Le processus des premières élections professionnelles gabonais a livré ses principaux enseignements. Réunie du 15 au 17 mai 2026, la Commission nationale des élections professionnelles (CNEP), présidée par Alain Jules Monangze, a procédé à la centralisation des résultats des scrutins organisés les 28 avril et 13 mai derniers.

Dans le secteur public, au total, 67 037 agents étaient inscrits sur les listes électorales. Parmi eux, 42 334 ont effectivement voté, pour 39 766 suffrages valablement exprimés. Le taux global de participation s’établit ainsi à 63,15 %. Les élections devaient permettre de pourvoir 259 sièges syndicaux dans l’ensemble des administrations concernées.
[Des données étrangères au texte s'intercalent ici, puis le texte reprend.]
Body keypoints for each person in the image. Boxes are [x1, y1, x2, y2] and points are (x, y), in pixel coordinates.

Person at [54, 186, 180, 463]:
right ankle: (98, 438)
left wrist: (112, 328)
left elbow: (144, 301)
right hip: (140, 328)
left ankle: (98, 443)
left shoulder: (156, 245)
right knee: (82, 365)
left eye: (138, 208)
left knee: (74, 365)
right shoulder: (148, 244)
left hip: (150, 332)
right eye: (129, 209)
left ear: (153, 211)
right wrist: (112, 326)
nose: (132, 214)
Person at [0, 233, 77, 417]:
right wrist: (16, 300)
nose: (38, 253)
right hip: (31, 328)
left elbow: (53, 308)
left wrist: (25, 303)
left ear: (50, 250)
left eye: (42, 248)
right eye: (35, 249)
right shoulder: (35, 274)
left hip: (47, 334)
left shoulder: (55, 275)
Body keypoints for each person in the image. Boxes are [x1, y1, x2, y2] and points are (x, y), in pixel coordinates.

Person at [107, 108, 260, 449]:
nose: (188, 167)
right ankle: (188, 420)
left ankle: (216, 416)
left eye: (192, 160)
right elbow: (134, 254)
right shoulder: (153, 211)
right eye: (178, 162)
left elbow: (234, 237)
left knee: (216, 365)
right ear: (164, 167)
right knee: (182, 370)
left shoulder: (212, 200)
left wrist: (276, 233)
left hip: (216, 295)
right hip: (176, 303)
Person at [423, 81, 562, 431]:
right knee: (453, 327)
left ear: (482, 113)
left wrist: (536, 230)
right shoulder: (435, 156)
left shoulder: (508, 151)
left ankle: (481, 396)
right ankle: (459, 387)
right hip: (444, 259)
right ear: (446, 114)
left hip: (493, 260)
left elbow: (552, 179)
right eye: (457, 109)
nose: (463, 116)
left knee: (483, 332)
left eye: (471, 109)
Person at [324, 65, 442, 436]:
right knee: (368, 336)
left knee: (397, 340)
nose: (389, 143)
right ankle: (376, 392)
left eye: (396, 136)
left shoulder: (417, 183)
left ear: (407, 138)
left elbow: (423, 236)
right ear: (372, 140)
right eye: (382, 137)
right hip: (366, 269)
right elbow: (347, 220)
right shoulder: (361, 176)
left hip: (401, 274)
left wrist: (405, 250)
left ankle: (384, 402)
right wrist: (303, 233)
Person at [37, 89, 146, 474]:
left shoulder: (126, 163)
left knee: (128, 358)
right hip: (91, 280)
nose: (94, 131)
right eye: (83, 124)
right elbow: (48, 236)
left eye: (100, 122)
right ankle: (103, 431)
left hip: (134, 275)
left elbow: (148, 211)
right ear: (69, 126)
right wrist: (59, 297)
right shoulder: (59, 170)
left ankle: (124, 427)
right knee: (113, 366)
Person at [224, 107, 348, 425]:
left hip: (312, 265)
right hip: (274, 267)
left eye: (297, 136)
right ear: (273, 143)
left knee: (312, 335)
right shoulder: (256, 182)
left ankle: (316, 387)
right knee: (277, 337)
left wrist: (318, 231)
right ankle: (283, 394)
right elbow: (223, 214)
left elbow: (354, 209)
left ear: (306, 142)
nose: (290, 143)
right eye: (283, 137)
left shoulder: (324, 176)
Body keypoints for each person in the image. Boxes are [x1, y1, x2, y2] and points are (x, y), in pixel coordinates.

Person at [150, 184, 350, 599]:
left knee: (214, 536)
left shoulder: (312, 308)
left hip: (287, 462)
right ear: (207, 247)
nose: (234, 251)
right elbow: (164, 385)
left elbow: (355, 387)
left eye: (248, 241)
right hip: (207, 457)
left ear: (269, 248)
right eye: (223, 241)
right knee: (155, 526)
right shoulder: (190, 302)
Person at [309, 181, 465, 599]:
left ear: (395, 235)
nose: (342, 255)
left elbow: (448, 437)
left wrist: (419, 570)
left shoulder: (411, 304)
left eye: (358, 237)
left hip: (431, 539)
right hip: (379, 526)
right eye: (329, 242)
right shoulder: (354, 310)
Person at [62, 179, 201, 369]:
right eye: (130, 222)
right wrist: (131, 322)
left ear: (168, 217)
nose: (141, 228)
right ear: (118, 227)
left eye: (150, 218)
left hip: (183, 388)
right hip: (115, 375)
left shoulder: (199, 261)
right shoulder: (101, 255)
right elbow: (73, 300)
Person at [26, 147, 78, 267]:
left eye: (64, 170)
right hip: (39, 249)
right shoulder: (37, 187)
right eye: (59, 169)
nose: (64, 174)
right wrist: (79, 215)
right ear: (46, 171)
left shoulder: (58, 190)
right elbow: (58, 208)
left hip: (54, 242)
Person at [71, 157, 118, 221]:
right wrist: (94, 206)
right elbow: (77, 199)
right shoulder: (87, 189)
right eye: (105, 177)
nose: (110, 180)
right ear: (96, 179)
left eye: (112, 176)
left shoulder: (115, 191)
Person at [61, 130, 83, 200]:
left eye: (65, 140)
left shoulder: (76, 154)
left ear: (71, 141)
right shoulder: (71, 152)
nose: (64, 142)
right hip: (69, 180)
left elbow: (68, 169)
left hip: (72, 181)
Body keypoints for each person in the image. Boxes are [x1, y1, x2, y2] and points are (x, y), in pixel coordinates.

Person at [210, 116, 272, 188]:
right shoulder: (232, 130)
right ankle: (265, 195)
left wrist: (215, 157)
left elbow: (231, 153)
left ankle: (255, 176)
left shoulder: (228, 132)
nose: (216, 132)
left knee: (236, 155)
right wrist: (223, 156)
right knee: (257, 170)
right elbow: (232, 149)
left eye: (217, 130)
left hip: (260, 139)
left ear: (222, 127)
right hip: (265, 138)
Le procès-verbal fait également état de 2 568 bulletins blancs ou nuls et précise que 54 syndicats ont obtenu au moins un siège, soit 48,65 % des organisations engagées dans le processus.
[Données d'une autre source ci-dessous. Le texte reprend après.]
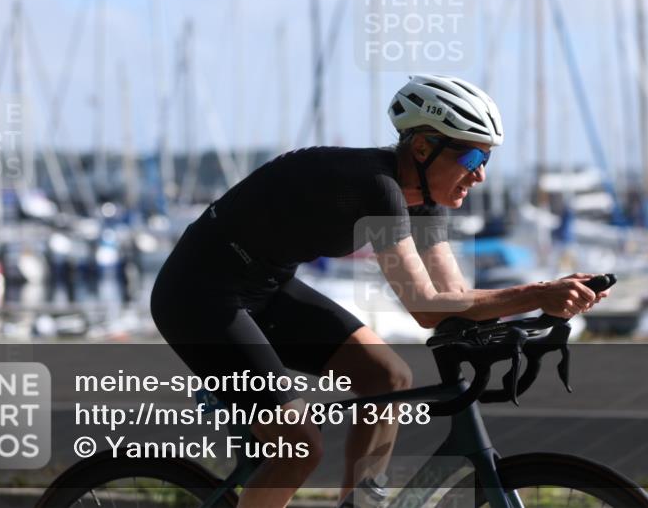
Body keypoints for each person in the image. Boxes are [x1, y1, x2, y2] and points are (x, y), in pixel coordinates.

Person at [150, 74, 608, 508]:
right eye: (472, 159)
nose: (481, 175)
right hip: (198, 297)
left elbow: (454, 295)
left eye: (487, 161)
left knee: (388, 376)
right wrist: (538, 292)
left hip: (264, 288)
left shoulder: (424, 202)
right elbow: (425, 306)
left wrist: (544, 311)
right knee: (298, 448)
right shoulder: (375, 186)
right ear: (423, 147)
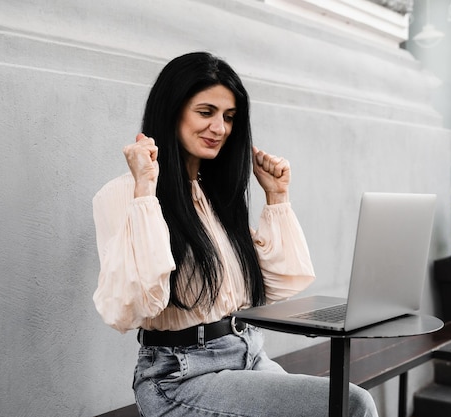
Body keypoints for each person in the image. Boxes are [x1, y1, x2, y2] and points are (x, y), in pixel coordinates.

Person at [92, 51, 378, 417]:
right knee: (353, 404)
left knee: (341, 403)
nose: (220, 128)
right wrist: (145, 191)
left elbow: (278, 287)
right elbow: (130, 306)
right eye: (206, 112)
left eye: (228, 117)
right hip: (180, 377)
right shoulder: (124, 195)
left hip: (249, 355)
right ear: (172, 110)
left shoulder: (217, 200)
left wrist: (277, 196)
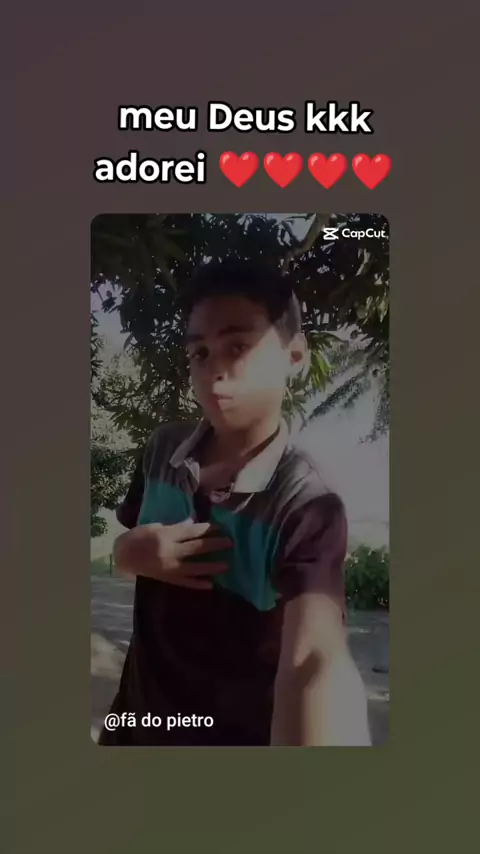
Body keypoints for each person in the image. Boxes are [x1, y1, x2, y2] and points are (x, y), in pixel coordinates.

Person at [98, 260, 371, 747]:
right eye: (200, 352)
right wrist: (128, 553)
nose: (215, 371)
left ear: (295, 356)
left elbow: (314, 659)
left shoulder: (305, 504)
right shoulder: (162, 451)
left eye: (238, 347)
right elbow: (128, 549)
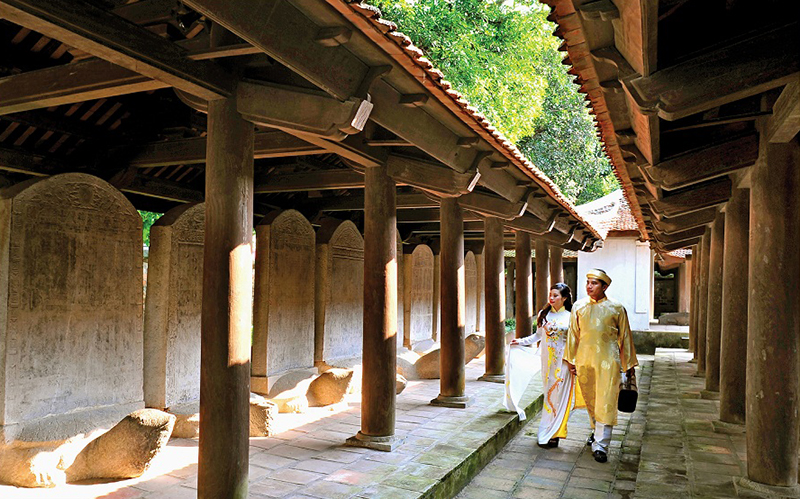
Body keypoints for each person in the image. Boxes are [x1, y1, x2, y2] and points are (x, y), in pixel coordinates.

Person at [564, 269, 637, 463]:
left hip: (609, 362)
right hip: (584, 360)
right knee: (591, 399)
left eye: (594, 283)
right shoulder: (578, 306)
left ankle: (601, 445)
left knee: (606, 401)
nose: (589, 286)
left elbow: (625, 337)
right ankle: (596, 432)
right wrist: (571, 360)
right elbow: (573, 335)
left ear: (605, 286)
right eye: (588, 282)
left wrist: (628, 363)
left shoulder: (617, 308)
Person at [510, 283, 579, 448]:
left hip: (563, 363)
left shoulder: (572, 316)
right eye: (551, 295)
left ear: (564, 298)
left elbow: (576, 342)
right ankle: (546, 430)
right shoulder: (544, 314)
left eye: (556, 295)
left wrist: (573, 362)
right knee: (549, 398)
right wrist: (519, 341)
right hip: (547, 364)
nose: (552, 298)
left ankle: (555, 433)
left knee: (560, 398)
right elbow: (537, 336)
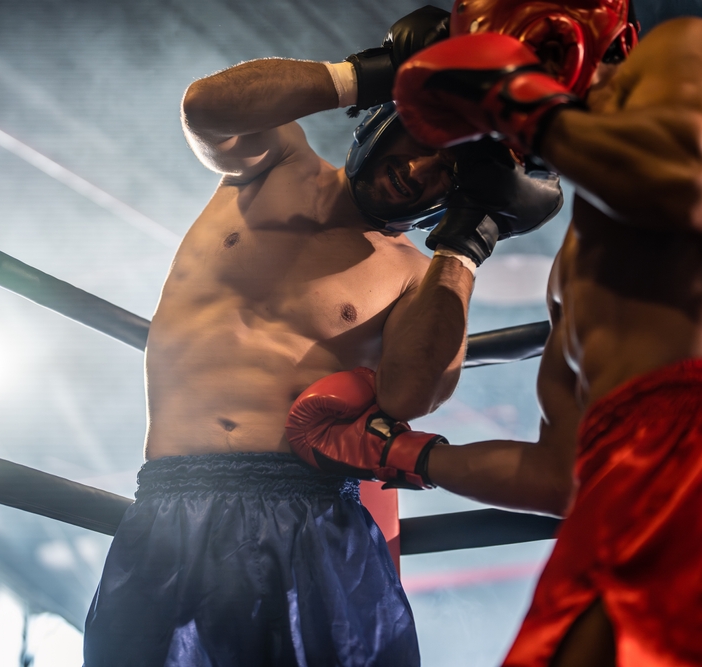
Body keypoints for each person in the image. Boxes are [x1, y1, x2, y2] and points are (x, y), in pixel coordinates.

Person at [287, 0, 702, 665]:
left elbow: (693, 181)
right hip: (614, 492)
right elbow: (560, 474)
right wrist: (398, 452)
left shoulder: (687, 52)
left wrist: (514, 101)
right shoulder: (574, 267)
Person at [81, 6, 563, 666]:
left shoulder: (415, 274)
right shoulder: (275, 162)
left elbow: (412, 392)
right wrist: (375, 73)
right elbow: (207, 107)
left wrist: (468, 242)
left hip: (308, 516)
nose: (421, 170)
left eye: (448, 175)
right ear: (388, 120)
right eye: (423, 143)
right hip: (170, 504)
L’Éducation nationale et les Finances dominent en nombre de syndicats

L’analyse des résultats par ministère met en évidence une forte concentration des candidatures dans certains départements ministériels.
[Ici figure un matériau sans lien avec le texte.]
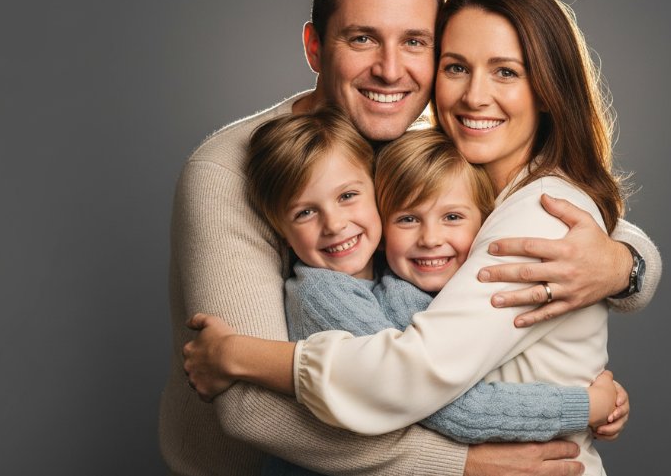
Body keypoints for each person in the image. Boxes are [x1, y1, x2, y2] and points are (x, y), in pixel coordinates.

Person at [161, 0, 661, 476]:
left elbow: (555, 215)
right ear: (314, 47)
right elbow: (250, 409)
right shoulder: (227, 171)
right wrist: (458, 465)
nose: (391, 69)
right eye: (362, 38)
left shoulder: (427, 139)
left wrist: (625, 266)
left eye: (415, 42)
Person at [236, 108, 622, 475]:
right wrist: (586, 404)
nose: (335, 225)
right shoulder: (327, 293)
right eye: (305, 212)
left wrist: (623, 262)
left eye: (347, 197)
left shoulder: (392, 274)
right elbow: (452, 407)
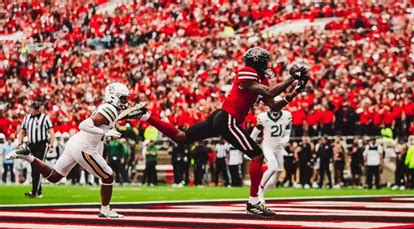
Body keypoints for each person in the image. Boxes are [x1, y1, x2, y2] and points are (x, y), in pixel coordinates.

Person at [134, 47, 309, 217]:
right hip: (228, 119)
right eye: (264, 62)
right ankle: (254, 201)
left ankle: (145, 115)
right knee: (257, 155)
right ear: (257, 63)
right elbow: (270, 91)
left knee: (182, 137)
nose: (267, 66)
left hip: (222, 118)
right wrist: (291, 79)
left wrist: (296, 91)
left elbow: (274, 105)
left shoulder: (261, 80)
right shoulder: (247, 71)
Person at [7, 82, 145, 218]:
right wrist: (105, 133)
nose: (125, 101)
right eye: (123, 98)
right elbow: (84, 124)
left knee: (54, 177)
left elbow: (116, 117)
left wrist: (133, 114)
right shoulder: (110, 110)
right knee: (108, 175)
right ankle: (105, 210)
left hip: (75, 143)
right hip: (84, 147)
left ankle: (27, 156)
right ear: (113, 97)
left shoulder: (109, 109)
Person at [250, 108, 292, 203]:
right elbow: (254, 134)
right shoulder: (263, 117)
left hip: (278, 148)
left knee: (278, 172)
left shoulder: (286, 115)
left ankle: (261, 193)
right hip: (268, 146)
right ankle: (259, 190)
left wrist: (285, 139)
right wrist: (249, 149)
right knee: (273, 167)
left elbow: (287, 134)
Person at [18, 100, 55, 198]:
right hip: (31, 145)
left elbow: (51, 132)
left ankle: (34, 192)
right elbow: (22, 131)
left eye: (37, 108)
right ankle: (38, 191)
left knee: (37, 167)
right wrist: (19, 143)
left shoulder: (45, 118)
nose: (36, 110)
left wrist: (51, 145)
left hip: (41, 145)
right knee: (33, 167)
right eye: (34, 108)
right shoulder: (27, 118)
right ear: (31, 108)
Le ministère de l’Éducation nationale et de l’Instruction civique arrive largement en tête avec 25 syndicats en lice. Il est suivi du ministère de l’Économie, des Finances, de la Dette et des Participations, qui comptait 18 organisations syndicales candidates.

Le ministère de l’Enseignement supérieur et de la Recherche scientifique ainsi que celui de la Santé occupent la troisième position avec 11 syndicats chacun. Viennent ensuite le ministère de la Jeunesse, des Sports et du Rayonnement culturel (5 syndicats) ; le ministère des Transports, de la Marine marchande et de l’Aviation civile (5 syndicats) ; les ministères du Commerce, de la Communication et des Travaux publics (3 syndicats chacun).

À l’inverse, plusieurs départements ministériels n’ont enregistré qu’une seule organisation syndicale en compétition, notamment les Affaires étrangères, les Eaux et Forêts, la Fonction publique, l’Industrie, les Mines, la Mer ou encore la Réforme des institutions.

Une réforme destinée à mesurer la représentativité syndicale

Selon le gouvernement gabonais, ces élections professionnelles visent principalement à restructurer le dialogue social dans l’administration publique et à établir une représentativité syndicale fondée sur les suffrages des agents publics. Les autorités présentent ce scrutin comme un mécanisme destiné à identifier les organisations syndicales les plus représentatives afin de renforcer la légitimité des partenaires sociaux dans les négociations avec l’État.

Le gouvernement a également mis en avant la volonté d’assainir le paysage syndical du secteur public, longtemps caractérisé par une multiplication des organisations sans véritable poids électoral. La CNEP avait notamment fixé un seuil de représentativité de 10 % des suffrages exprimés pour l’attribution des sièges dans chaque entité administrative.

Dans plusieurs ministères, seuls un ou deux syndicats ont ainsi franchi ce seuil, tandis que de nombreuses organisations n’ont obtenu aucun siège.

Ces premières élections professionnelles constituent désormais une base de référence pour les futures négociations sociales dans la Fonction publique gabonaise.